## YOUR INSTRUCTIONS
From the first line of the data below through the line bearing "reduces NH₃ yield", reproduce each line exactly; do not include pictures.

Source texts of formatted documents:
[Start of Attachment]

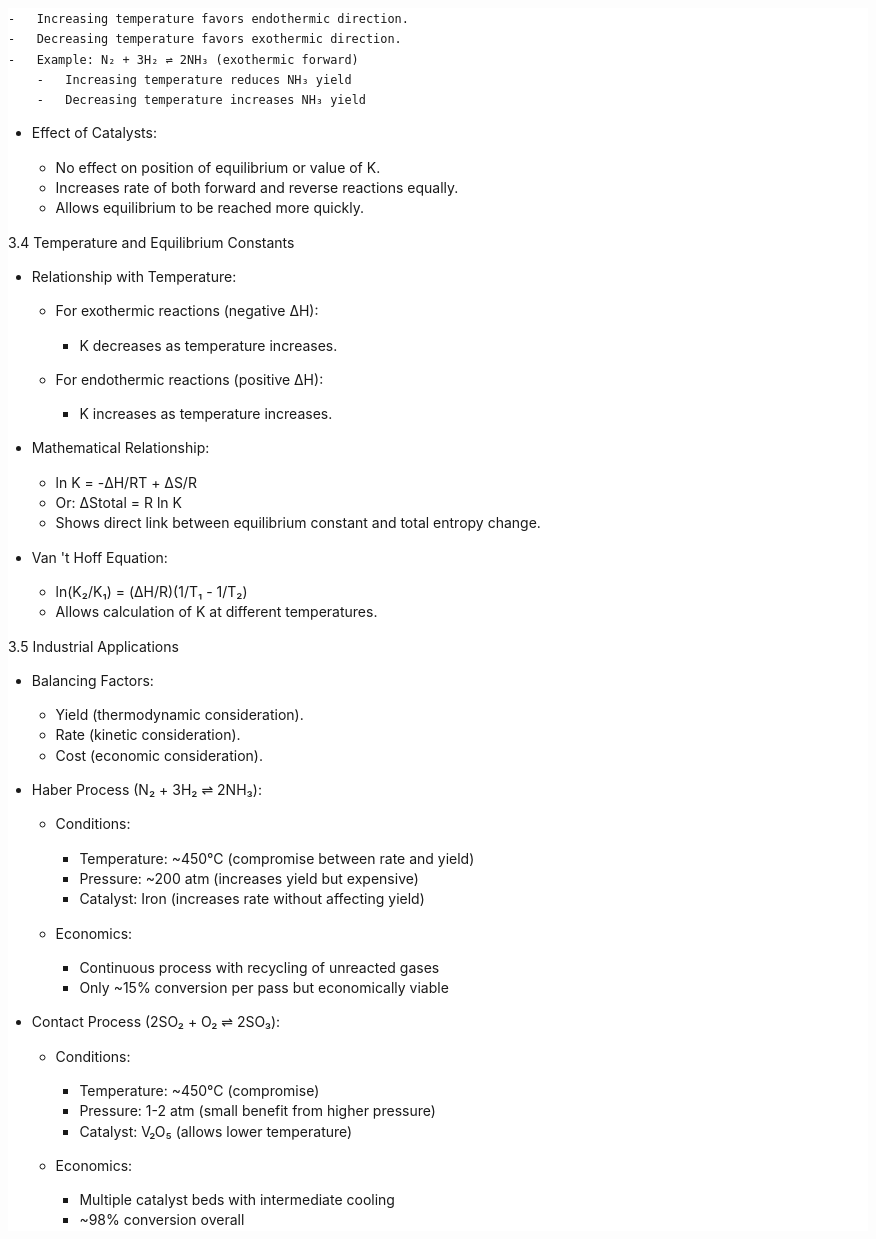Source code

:     -   Increasing temperature favors endothermic direction.
    -   Decreasing temperature favors exothermic direction.
    -   Example: N₂ + 3H₂ ⇌ 2NH₃ (exothermic forward)
        -   Increasing temperature reduces NH₃ yield
        -   Decreasing temperature increases NH₃ yield

-   Effect of Catalysts:

    -   No effect on position of equilibrium or value of K.
    -   Increases rate of both forward and reverse reactions equally.
    -   Allows equilibrium to be reached more quickly.

3.4 Temperature and Equilibrium Constants

-   Relationship with Temperature:

    -   For exothermic reactions (negative ΔH):
        -   K decreases as temperature increases.

    -   For endothermic reactions (positive ΔH):
        -   K increases as temperature increases.

-   Mathematical Relationship:

    -   ln K = -ΔH/RT + ΔS/R
    -   Or: ΔStotal = R ln K
    -   Shows direct link between equilibrium constant and total entropy change.

-   Van 't Hoff Equation:

    -   ln(K₂/K₁) = (ΔH/R)(1/T₁ - 1/T₂)
    -   Allows calculation of K at different temperatures.

3.5 Industrial Applications

-   Balancing Factors:

    -   Yield (thermodynamic consideration).
    -   Rate (kinetic consideration).
    -   Cost (economic consideration).

-   Haber Process (N₂ + 3H₂ ⇌ 2NH₃):

    -   Conditions:
        -   Temperature: ~450°C (compromise between rate and yield)
        -   Pressure: ~200 atm (increases yield but expensive)
        -   Catalyst: Iron (increases rate without affecting yield)

    -   Economics:
        -   Continuous process with recycling of unreacted gases
        -   Only ~15% conversion per pass but economically viable

-   Contact Process (2SO₂ + O₂ ⇌ 2SO₃):

    -   Conditions:
        -   Temperature: ~450°C (compromise)
        -   Pressure: 1-2 atm (small benefit from higher pressure)
        -   Catalyst: V₂O₅ (allows lower temperature)

    -   Economics:
        -   Multiple catalyst beds with intermediate cooling
        -   ~98% conversion overall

[End of Attachment]

## TASK ANSWER
Source code

:     -   Increasing temperature favors endothermic direction.
    -   Decreasing temperature favors exothermic direction.
    -   Example: N₂ + 3H₂ ⇌ 2NH₃ (exothermic forward)
        -   Increasing temperature reduces NH₃ yield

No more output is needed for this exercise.